5. The woman who was indicted, Ms. Davis, (allegedly) committed fraud pure and simple. She included fraudulent information in her grant requests, and she diverted money that was earmarked for legitimate public purposes into her own personal slush fund. The indicted woman never worked for the State of Illinois, and she never worked for Whitaker. That's the size of it, pure and simple. You can read the details of the indictment in the FBI press release on this incident:
The indictment alleges that from December 2005 to June 2009,(Margaret) Davis, with the assistance of (a subordinate), who was acting under Davis’s direction, solicited and received more than $1,000,000 in various grants from Illinois state agencies, including $460,000 from the Illinois Department of Commerce and Economic Opportunity (DCEO) for the “Young Enough to Make a Difference Project.” According to the indictment, Davis represented that the project would be implemented in six Chicago high schools in one Illinois senatorial district that was designated as a health professional shortage and medically under-served area. As part of the scheme, the indictment alleges that Davis and Cook diverted as much as $500,000 or more for Davis’s and Cook’s personal use and benefit, including to benefit Davis’s family members, friends and associates.
6. Though the woman had received some awards and praise from state officials including Whitaker, for her work on behalf of the nursing profession in the black community, there is no indication that Whitaker had anything to do with her graft and outright thievery.
7. The question of whether or not any of the state agencies involved exercised due diligence in the awarding of this or any grant is a legitimate question, but, in this case, since the woman was caught and has been prosecuted, it actually shows that the system does work: Somewhere along the line, she was investigated and caught.

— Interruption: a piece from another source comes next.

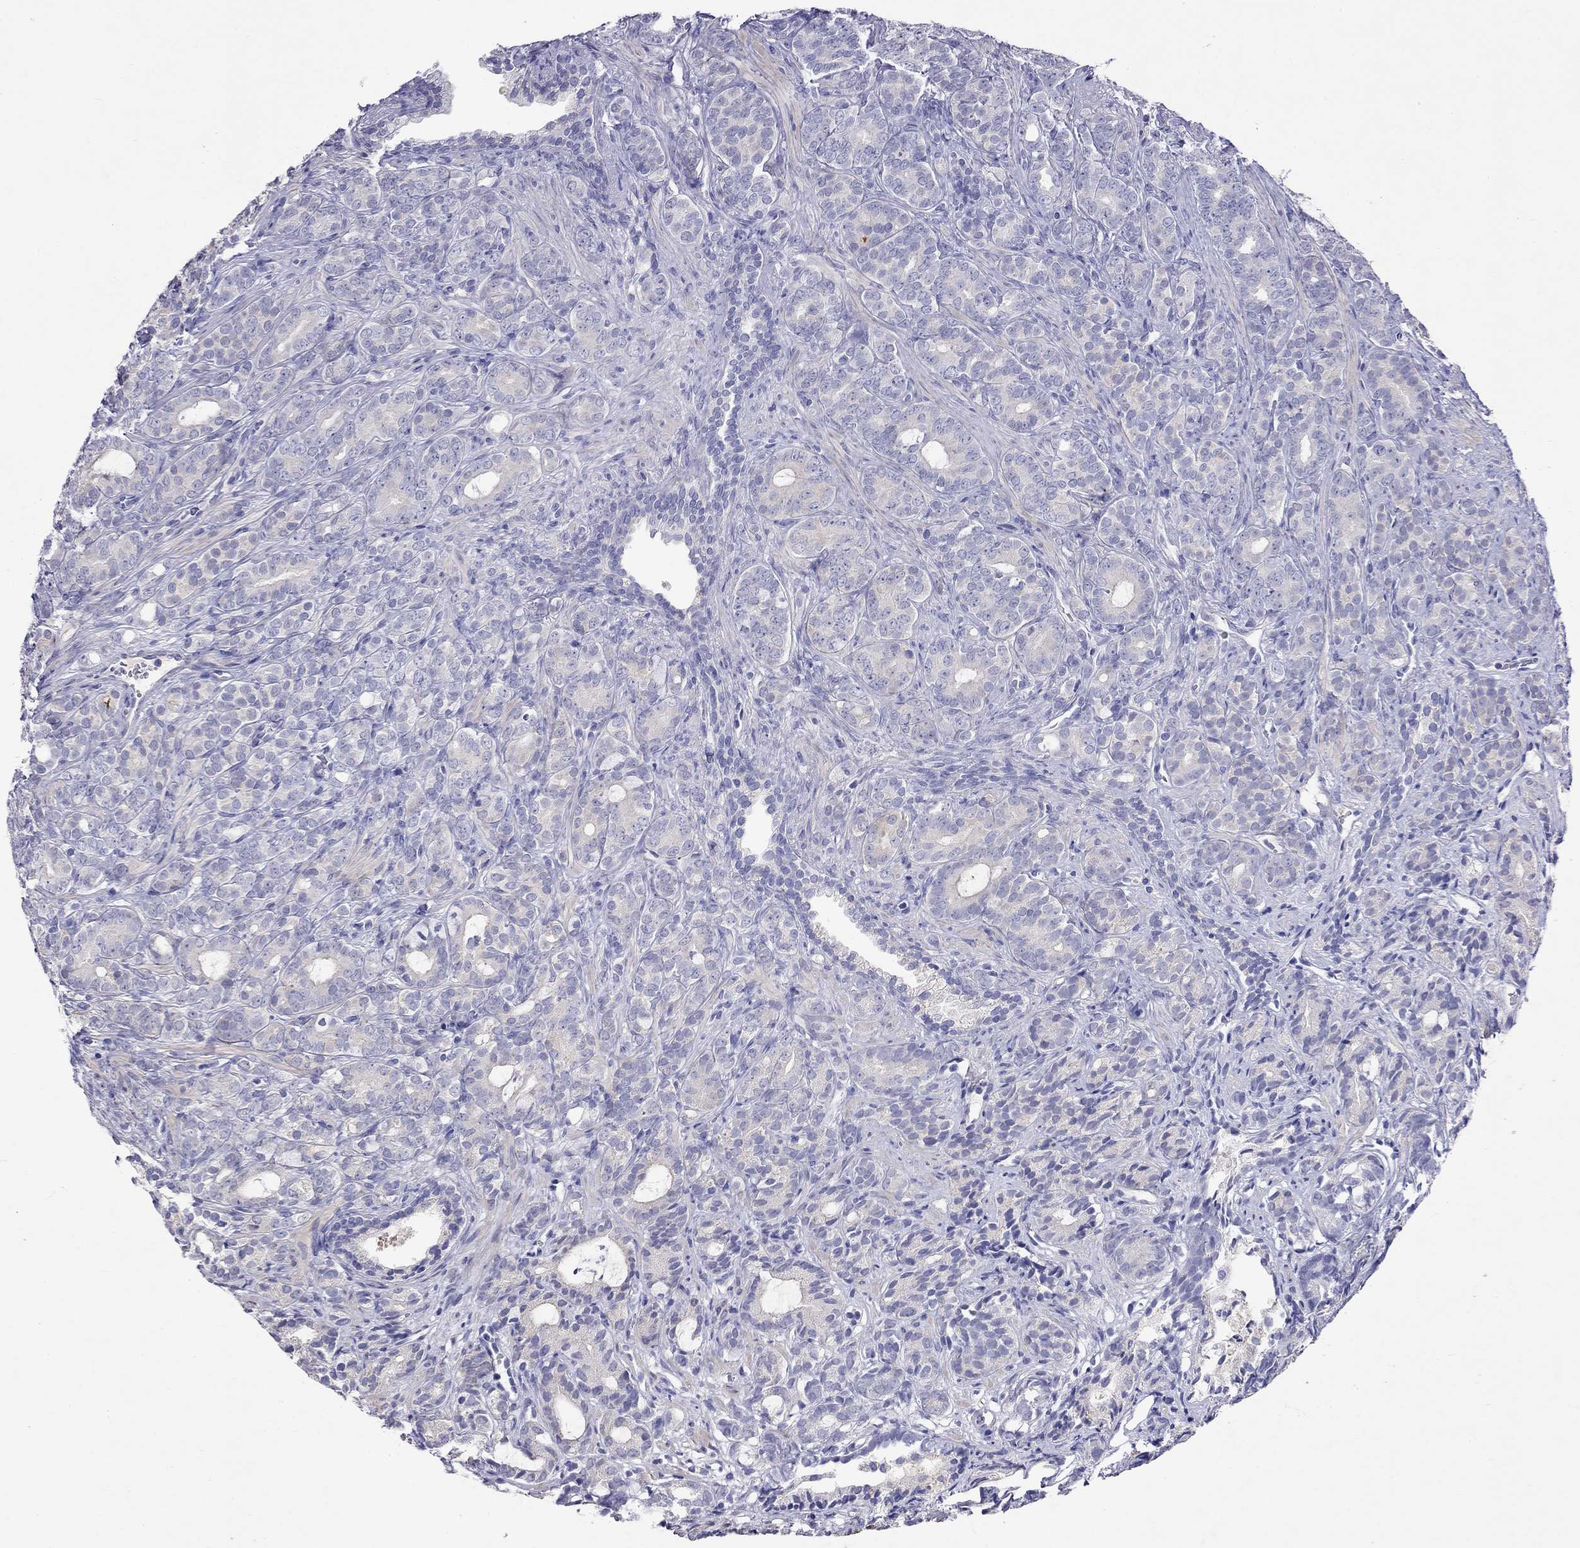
{"staining": {"intensity": "negative", "quantity": "none", "location": "none"}, "tissue": "prostate cancer", "cell_type": "Tumor cells", "image_type": "cancer", "snomed": [{"axis": "morphology", "description": "Adenocarcinoma, High grade"}, {"axis": "topography", "description": "Prostate"}], "caption": "The immunohistochemistry (IHC) micrograph has no significant positivity in tumor cells of prostate high-grade adenocarcinoma tissue.", "gene": "GNAT3", "patient": {"sex": "male", "age": 84}}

Also, new policies and procedures have been put into place in the last year to strengthen grant oversight.
Again, absolutely no evidence that Whitaker or any of the other department heads had anything to do with this. Just a reporter or an editor who wants to toss dirt and make insinuations that the vulnerable will embrace.
This is really nothing. Not an issue of national importance, at a time when there are so many major issues. But it shows how easily people are led. Please, people, stop being gullible and vulnerable! Don't assume that anything you read about someone you don't like is "true" and anything you read about someone you like is "false".
Learn when you are being used by the powers that be and fight for your free thought and your independence of spirit. Use your mental strength and your physical resources (like the Internet) in the pursuit of Truth. Don't be had.